The draft, leaked earlier this week, called for an expansion of tolling on interstates and initiatives for private investment but made no mention of the HTF, drawing complaints from these groups, other transportation advocates, and some lawmakers.

“A 21st century transportation network cannot be sustained with financial tricks and finance schemes – it requires real and substantial investment,” said Chris Spear, the ATA’s president and CEO.

“The Build America Fund is the most efficient – and conservative – way to generate infrastructure investment and adheres to the bedrock principal that users only pay for what they use,” he said.

“So-called ‘creative financing’ tools are a road to nowhere, as study after study shows the shortfalls of tolling and the unintended consequences that tolls impose on motorists and surrounding communities,” Spear said. “There is nothing ‘conservative’ about tolling.”

The ATA estimates the 20-cent user fee would only cost the average motorist $100 per year but would alleviate traffic congestion caused by failing infrastructure.

Los Angeles highway
The country's infrastructure needs are growing. (CalDOT photo)

The group said the trucking industry is already paying almost half of the funding tab for the nation’s highways, contributing 45% to HTF user fee revenue even though trucks account for only 14% of vehicle miles traveled on roads.

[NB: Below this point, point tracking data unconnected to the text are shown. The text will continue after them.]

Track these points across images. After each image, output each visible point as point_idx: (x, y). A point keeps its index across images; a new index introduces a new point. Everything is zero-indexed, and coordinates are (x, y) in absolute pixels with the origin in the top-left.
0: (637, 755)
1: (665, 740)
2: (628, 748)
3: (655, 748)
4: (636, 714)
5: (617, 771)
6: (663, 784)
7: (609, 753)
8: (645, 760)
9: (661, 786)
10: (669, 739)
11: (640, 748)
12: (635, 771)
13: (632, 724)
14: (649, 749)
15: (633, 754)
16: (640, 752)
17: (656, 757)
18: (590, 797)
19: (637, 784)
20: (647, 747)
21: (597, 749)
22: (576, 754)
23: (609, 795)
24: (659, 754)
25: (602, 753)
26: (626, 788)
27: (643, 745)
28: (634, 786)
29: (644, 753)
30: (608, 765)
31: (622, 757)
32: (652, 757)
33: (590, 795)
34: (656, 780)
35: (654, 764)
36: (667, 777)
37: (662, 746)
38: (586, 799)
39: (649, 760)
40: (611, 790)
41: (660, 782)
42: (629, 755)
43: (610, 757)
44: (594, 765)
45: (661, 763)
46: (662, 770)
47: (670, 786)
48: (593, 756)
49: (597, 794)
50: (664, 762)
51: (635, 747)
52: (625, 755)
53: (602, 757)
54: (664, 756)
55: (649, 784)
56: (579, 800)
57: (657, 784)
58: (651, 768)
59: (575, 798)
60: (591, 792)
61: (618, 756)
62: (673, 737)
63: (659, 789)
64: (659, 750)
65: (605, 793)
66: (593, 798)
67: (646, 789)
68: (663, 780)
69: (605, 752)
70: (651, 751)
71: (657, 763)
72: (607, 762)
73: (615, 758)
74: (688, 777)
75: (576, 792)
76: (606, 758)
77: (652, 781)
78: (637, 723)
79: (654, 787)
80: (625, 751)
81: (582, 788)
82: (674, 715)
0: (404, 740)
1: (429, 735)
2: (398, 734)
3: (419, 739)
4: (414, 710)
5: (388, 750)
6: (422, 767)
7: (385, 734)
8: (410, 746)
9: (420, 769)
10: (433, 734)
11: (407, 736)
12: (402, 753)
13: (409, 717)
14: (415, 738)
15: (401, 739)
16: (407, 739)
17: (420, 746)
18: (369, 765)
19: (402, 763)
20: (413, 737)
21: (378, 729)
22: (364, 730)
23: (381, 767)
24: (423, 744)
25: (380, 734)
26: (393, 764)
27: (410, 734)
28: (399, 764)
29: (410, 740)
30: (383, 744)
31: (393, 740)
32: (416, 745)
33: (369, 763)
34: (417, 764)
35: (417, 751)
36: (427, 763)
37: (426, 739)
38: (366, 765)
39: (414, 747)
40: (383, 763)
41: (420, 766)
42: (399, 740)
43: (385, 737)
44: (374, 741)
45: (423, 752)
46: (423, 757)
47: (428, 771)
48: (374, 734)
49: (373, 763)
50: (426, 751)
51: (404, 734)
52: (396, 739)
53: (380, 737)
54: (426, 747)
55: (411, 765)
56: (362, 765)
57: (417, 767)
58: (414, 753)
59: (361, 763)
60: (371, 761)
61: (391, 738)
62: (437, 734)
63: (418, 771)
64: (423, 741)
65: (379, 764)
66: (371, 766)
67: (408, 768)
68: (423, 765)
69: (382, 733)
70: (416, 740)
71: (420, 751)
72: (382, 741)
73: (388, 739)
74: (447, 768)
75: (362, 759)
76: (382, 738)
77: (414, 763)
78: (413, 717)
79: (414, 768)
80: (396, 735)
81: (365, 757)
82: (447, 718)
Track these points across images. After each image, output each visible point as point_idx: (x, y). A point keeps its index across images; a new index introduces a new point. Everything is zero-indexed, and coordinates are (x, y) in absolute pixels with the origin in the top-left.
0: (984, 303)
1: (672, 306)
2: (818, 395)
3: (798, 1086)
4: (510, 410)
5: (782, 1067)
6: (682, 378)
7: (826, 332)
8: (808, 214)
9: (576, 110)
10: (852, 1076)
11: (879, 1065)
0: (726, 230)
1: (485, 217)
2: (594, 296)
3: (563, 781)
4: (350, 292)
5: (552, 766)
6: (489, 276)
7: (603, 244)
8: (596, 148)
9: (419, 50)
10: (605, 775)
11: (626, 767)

But truckers are willing to pay more, it said.

“Through the Build America Fund, the trucking industry to would invest upwards of an additional $112 billion,” the ATA said.

The nation “is heading straight toward a highway funding cliff” because the Highway Trust Fund is will run out of money in fiscal 2021, the ATA said. With more fuel efficient cars and infrastructure needs, revenues are not keeping up with funding.

The HTF finances most of the federal government’s spending for highways and mass transit through grants to state and local governments. It is supported by a federal tax of 18.4 cents per gallon on gasoline and a tax of 24.4 cents per gallon on diesel fuel as well as related excise taxes, which have not been increased since 1993 in spite of inflation.

Congress has had to prop the HTF up with transfers of general funds. According to the ATA, by 2025, an estimated $88 billion will be needed to shore the HTF up to prevent a reduction in funding.

Tolling “is a waste of taxpayer money,” the ATA said. The administrative, collection and enforcement costs of a typical toll facility are between 12% and 33.5% of the revenue generated, it said. That compares to less than 1% of revenue for the collection of fuels taxes.

“Even worse, many public-private partnerships (a code word for tolls) are operated by multi-national corporations putting
Americans’ hard-earned dollars in the pockets of foreigners,” the group said.

A national survey of 800 registered voters conducted in June 2017 showed that only 23% preferred tolls while 57% supported user fees, according to the ATA.